• Selected excerpt
+===+

Grattan Donnelly:And so every now and again some of the villagers would say well, maybe we should go upstream and find out why the bodies or why the people are arriving in the river in the first place.
Grattan Donnelly:And invariably the response was something along the lines of oh, the work we're doing here is way too important, we're far too busy, we can't let people drown. And so, in a way, business as usual is downstream. Busyness as usual is downstream, and you know, we can do all the leadership and coaching downstream, but until we are prepared to get out of the river and start walking upstream and start thinking about, well, what kind of world do we really want to live in and how do we start to create that better world? And so going upstream is an invitation to get out of the river to start to see some of the conditioning that we have. You know, it's almost like we're living in this story that the only way we can live our lives is through business as usual, busyness as usual, downstream. I think more and more people are getting the sense that it's not working.
Garry Schleifer:Yeah, well, it's not where I thought this conversation was going to go, or there is a story, to be honest. When what I heard today was about the future and thinking about the future we wanted, and where I first went was well, the problem is upstream, the problem is above us, the problem is bigger than us and many people have spoken about whose responsibility is it for climate consciousness and climate change? And I know that it's all of our business. So thank you for adding that future perspective into that.
Lydia Stevens :Yeah, I mean I'll just build on that. In the forward to the Climate Coaching Alliance Political Pod Playbook, which is called Shaping Tomorrow, Michael Kavanagh, he talks about shining a light that is higher up.
Lydia Stevens :So if you have a torch and you only shine it at a dot or you look at a microscope, it is very, very minor, minute detail, and then if you broaden the light you have a bigger perspective.

+===+

• Supplied material
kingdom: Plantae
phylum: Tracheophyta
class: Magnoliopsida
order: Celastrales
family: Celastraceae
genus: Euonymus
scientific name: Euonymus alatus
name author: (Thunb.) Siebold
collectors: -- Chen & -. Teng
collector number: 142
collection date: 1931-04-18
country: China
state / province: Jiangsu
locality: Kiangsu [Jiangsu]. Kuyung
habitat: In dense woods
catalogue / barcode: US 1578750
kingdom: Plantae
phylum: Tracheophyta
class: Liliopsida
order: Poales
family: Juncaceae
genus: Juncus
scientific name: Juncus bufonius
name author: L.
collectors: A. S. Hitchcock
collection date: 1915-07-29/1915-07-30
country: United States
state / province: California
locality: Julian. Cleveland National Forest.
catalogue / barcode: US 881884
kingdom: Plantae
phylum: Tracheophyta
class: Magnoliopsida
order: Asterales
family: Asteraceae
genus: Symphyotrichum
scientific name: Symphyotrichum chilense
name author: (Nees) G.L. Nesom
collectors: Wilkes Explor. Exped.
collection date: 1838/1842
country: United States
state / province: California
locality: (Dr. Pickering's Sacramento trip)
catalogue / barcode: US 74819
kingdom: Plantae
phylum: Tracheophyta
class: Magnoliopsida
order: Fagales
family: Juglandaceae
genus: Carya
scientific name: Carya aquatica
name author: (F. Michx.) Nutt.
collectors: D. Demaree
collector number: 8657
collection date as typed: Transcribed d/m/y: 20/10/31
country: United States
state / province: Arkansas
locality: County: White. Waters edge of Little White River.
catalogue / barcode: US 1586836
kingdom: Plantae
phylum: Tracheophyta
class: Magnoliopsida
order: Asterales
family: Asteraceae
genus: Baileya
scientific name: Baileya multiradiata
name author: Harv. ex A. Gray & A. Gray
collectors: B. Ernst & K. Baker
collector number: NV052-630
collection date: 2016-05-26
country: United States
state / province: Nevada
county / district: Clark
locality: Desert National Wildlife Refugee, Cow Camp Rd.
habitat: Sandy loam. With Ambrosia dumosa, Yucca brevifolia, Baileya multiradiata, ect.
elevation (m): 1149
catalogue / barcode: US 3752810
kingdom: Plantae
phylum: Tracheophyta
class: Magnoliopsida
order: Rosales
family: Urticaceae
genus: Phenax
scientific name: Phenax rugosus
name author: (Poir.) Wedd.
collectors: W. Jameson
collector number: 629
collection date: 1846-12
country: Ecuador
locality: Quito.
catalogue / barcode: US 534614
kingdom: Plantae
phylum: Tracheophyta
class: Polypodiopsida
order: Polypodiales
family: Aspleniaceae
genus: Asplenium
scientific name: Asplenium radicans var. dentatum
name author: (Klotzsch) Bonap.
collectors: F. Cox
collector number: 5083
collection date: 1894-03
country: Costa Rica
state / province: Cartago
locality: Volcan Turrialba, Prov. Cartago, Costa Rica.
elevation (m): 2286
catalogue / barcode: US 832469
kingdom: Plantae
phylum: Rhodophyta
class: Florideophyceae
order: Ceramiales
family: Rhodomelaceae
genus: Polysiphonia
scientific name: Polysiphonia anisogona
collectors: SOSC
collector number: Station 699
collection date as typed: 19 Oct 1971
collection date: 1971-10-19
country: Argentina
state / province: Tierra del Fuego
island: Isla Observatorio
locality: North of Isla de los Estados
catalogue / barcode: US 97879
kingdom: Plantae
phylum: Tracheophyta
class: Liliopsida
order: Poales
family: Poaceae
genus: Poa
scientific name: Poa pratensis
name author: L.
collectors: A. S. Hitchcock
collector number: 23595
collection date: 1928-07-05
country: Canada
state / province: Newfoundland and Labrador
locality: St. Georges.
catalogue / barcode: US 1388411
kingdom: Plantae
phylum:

+===+

• Written instruction
Using the conversation excerpt about going upstream, decide whether each statement agrees with it, answering yes or no and quoting the words that settle it. 1. The villagers who were asked to go upstream replied that they were too busy. 2. Michael Kavanagh talks about shining a light that is lower down. 3. Garry Schleifer says the conversation went where he expected.

• Full response
1. Yes: "we're far too busy, we can't let people drown."
2. No: "he talks about shining a light that is higher up."
3. No: "it's not where I thought this conversation was going to go"